Installing the new cp hosts in eqiad (T349244) we noticed a strange behavior while requesting resources from the new text hosts (but same behavior applies when the request is made also from other hosts):
fabfur@cp1100:~$ curl -H "X-Forwarded-For: 2620:0:861:ed1a::1, 10.64.16.240" -H "Host: en.wikipedia.org" -H "X-Forwarded-Proto: https" https://appservers-rw.discovery.wmnet/wiki/Foobar -v -o /dev/null -s 2>&1 | egrep -i 'expires|cache' < Expires: Thu, 01 Jan 1970 00:00:00 GMT < Cache-Control: private, must-revalidate, max-age=0
This, being uncacheable by ATS, results in a pass to Varnish.

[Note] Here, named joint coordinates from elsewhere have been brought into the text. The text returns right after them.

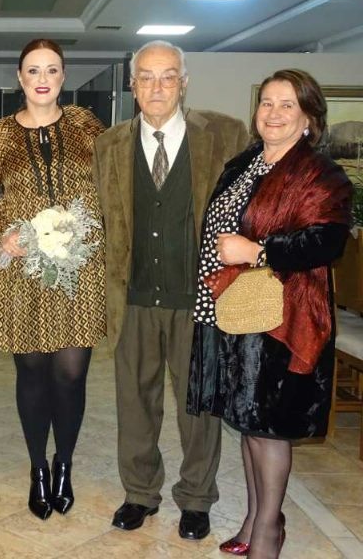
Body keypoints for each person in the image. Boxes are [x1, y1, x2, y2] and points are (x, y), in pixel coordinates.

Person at [187, 69, 353, 558]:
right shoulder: (245, 163)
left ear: (308, 118)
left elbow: (327, 242)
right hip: (234, 311)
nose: (273, 113)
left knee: (269, 428)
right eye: (266, 103)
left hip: (283, 318)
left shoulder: (321, 174)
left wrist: (258, 252)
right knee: (247, 421)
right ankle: (255, 516)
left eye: (286, 105)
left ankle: (268, 531)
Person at [92, 40, 248, 540]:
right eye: (146, 76)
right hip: (134, 298)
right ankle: (139, 493)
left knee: (197, 407)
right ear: (132, 85)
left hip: (199, 300)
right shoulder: (109, 144)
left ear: (183, 83)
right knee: (135, 403)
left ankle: (197, 498)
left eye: (167, 76)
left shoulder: (224, 135)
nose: (156, 86)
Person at [0, 39, 107, 520]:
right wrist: (1, 235)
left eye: (52, 69)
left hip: (79, 270)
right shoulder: (1, 134)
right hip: (25, 270)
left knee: (70, 374)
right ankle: (38, 469)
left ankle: (64, 463)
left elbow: (111, 182)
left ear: (64, 76)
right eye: (33, 70)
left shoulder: (87, 125)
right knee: (31, 373)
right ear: (20, 78)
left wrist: (97, 229)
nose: (42, 79)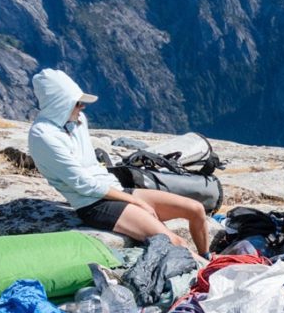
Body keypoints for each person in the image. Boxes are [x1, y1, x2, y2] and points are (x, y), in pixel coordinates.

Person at [27, 68, 209, 254]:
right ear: (59, 104)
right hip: (93, 204)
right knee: (177, 243)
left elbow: (91, 166)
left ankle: (207, 257)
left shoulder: (78, 119)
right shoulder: (43, 136)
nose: (82, 107)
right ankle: (209, 275)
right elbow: (84, 185)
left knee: (196, 210)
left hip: (113, 189)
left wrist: (132, 198)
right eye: (77, 103)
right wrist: (137, 202)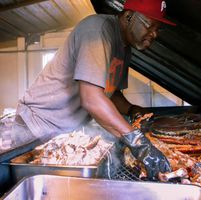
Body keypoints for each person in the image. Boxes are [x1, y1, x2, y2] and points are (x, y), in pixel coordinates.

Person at [10, 0, 176, 180]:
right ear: (129, 17)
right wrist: (139, 144)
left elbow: (109, 92)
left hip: (64, 132)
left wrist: (130, 109)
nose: (154, 34)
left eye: (158, 29)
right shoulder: (98, 30)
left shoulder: (124, 48)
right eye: (150, 25)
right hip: (38, 127)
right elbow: (92, 98)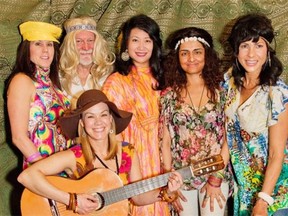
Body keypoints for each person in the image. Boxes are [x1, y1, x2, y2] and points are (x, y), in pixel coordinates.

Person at [17, 89, 183, 215]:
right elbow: (26, 176)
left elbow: (138, 198)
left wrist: (166, 192)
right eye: (90, 117)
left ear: (111, 119)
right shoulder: (74, 156)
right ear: (82, 123)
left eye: (103, 115)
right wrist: (72, 200)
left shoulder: (128, 152)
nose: (98, 122)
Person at [159, 27, 233, 216]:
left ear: (207, 55)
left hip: (215, 174)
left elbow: (229, 137)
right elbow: (165, 142)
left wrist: (216, 177)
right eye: (185, 53)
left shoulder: (222, 92)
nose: (191, 58)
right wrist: (170, 182)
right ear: (177, 58)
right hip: (181, 176)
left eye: (197, 52)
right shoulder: (169, 95)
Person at [102, 14, 168, 215]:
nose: (141, 47)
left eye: (147, 40)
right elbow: (110, 131)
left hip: (164, 158)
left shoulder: (165, 78)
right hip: (135, 162)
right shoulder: (116, 81)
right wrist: (123, 166)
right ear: (126, 45)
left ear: (155, 44)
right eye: (135, 40)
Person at [223, 13, 288, 215]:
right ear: (236, 50)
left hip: (274, 194)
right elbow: (229, 134)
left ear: (268, 50)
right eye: (244, 45)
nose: (251, 54)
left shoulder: (276, 93)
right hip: (244, 191)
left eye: (258, 45)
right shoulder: (229, 83)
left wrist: (263, 200)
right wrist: (215, 175)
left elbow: (277, 154)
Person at [6, 21, 72, 169]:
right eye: (38, 44)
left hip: (64, 169)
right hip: (42, 173)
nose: (45, 50)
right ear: (26, 49)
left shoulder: (53, 85)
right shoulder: (22, 80)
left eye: (49, 44)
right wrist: (43, 170)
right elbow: (19, 137)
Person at [59, 16, 115, 108]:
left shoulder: (109, 75)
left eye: (90, 40)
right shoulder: (58, 78)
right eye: (79, 41)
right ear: (70, 46)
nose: (86, 47)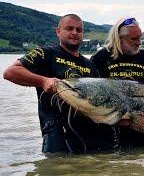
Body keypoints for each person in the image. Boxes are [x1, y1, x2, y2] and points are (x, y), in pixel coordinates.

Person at [3, 14, 115, 153]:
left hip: (90, 134)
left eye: (79, 30)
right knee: (55, 167)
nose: (74, 33)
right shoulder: (45, 53)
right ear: (58, 31)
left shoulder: (90, 65)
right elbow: (10, 72)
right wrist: (43, 81)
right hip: (56, 131)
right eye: (69, 28)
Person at [90, 17, 144, 147]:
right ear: (119, 39)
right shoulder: (100, 58)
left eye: (140, 37)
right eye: (134, 39)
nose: (139, 43)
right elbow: (93, 96)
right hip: (111, 129)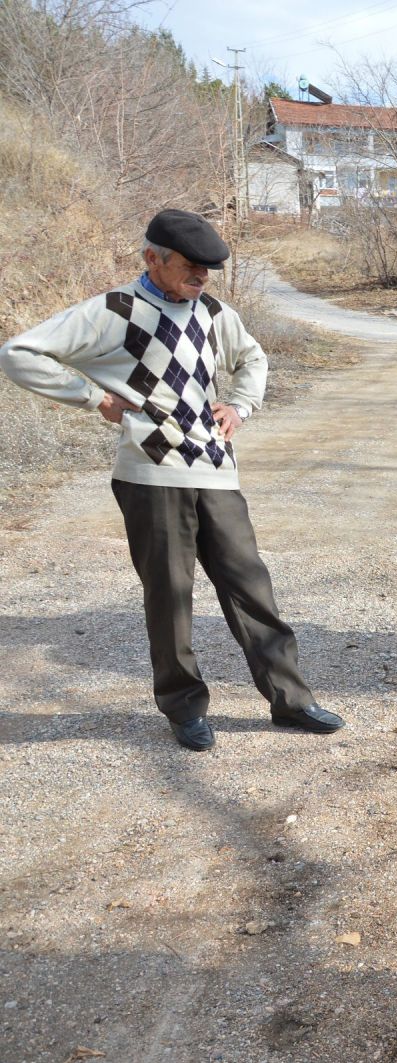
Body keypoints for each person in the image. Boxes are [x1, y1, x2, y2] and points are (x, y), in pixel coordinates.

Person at [0, 209, 343, 751]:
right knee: (170, 596)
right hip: (150, 473)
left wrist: (242, 405)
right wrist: (93, 398)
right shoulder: (114, 311)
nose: (202, 276)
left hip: (215, 468)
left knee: (251, 588)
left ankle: (291, 701)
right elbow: (18, 353)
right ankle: (184, 709)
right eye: (191, 266)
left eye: (208, 269)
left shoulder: (214, 312)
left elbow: (253, 358)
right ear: (152, 259)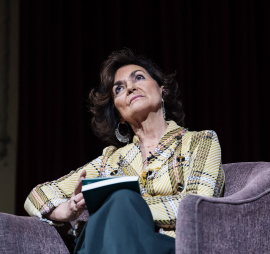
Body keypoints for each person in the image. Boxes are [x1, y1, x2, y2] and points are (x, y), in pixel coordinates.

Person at [24, 49, 225, 254]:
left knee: (121, 199)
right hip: (104, 245)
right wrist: (68, 209)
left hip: (163, 247)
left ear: (162, 90)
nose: (130, 88)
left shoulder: (200, 141)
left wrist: (119, 207)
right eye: (118, 89)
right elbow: (37, 195)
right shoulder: (110, 160)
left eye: (138, 77)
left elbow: (196, 206)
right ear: (119, 115)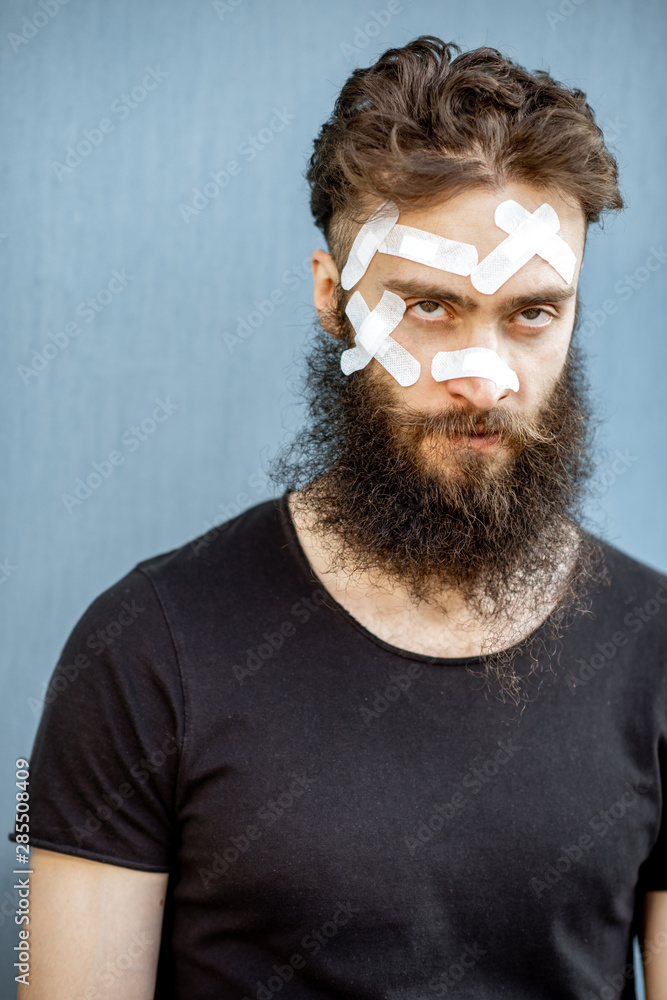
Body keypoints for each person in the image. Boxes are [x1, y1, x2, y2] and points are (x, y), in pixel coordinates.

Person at [10, 35, 667, 1000]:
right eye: (429, 307)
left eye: (531, 312)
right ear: (334, 299)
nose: (480, 377)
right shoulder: (143, 650)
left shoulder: (656, 650)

Some notes to help troubleshooting:
- The XFF header is populated by both HAProxy and Varnish
- This happens only in eqiad|codfw, when the XFF is set to the local text-lb address:
vgutierrez@cp6009:~$ for dc in eqiad codfw esams ulsfo eqsin drmrs; do echo $dc && curl -H "X-Forwarded-For: $(dig +short text-lb.$dc.wikimedia.org), 10.136.0.10" -H "X-Forwarded-Proto: https" -H "Host: en.wikipedia.org" https://appservers-rw.discovery.wmnet/wiki/Foobar -v -o /dev/null -s 2>&1 |egrep -i "Expires|cache"; done eqiad < Expires: Thu, 01 Jan 1970 00:00:00 GMT < Cache-Control: private, must-revalidate, max-age=0 codfw < Expires: Thu, 01 Jan 1970 00:00:00 GMT < Cache-Control: private, must-revalidate, max-age=0 esams < Cache-Control: s-maxage=86400, must-revalidate, max-age=0 ulsfo < Cache-Control: s-maxage=86400, must-revalidate, max-age=0 eqsin < Cache-Control: s-maxage=86400, must-revalidate, max-age=0 drmrs < Cache-Control: s-maxage=86400, must-revalidate, max-age=0
- This happens only on en.wikipedia.org domain, as a counter-example:
vgutierrez@cp6009:~$ for dc in eqiad codfw esams ulsfo eqsin drmrs; do echo $dc && curl -H "X-Forwarded-For: $(dig +short text-lb.$dc.wikimedia.org), 10.136.0.10" -H "X-Forwarded-Proto: https" -H "Host: it.wikipedia.org" https://appservers-rw.discovery.wmnet/wiki/Friedrich_von_Kenner -v -o /dev/null -s 2>&1 |egrep -i "Expires|cache"; done eqiad < Cache-Control: s-maxage=1209600, must-revalidate, max-age=0 codfw < Cache-Control: s-maxage=1209600, must-revalidate, max-age=0 esams < Cache-Control: s-maxage=1209600, must-revalidate, max-age=0 ulsfo < Cache-Control: s-maxage=1209600, must-revalidate, max-age=0 eqsin < Cache-Control: s-maxage=1209600, must-revalidate, max-age=0 drmrs < Cache-Control: s-maxage=1209600, must-revalidate, max-age=0
- Not setting XFF header or setting it only with the non text-lb address results in a cacheable response:
fabfur@cp1100:~$ curl -H "Host: en.wikipedia.org" -H "X-Forwarded-Proto: https" https://appservers-rw.discovery.wmnet/wiki/Foobar -v -o /dev/null -s 2>&1 | egrep -i 'expires|cache' < Cache-Control: s-maxage=86400, must-revalidate, max-age=0 fabfur@cp1100:~$ curl -H "X-Forwarded-For: 10.136.0.10" -H "Host: en.wikipedia.org" -H "X-Forwarded-Proto: https" https://appservers-rw.discovery.wmnet/wiki/Foobar -v -o /dev/null -s 2>&1 | egrep -i 'expires|cache' < Cache-Control: s-maxage=86400, must-revalidate, max-age=0 fabfur@cp1100:~$ curl -H "X-Forwarded-For: 208.80.154.224" -H "Host: en.wikipedia.org" -H "X-Forwarded-Proto: https" https://appservers-rw.discovery.wmnet/wiki/Foobar -v -o /dev/null -s 2>&1 | egrep -i 'expires|cache' # 208.80.154.224 is text-lb.eqiad.wikimedia.org < Expires: Thu, 01 Jan 1970 00:00:00 GMT < Cache-Control: private, must-revalidate, max-age=0
Quick recap: seems that this behavior (uncacheable response) is only reproducible setting 'text-lb.eqiad|codfw.wikimedia.org' XFF IPs (both IPv4 and IPv6) on en.wikipedia.org domain.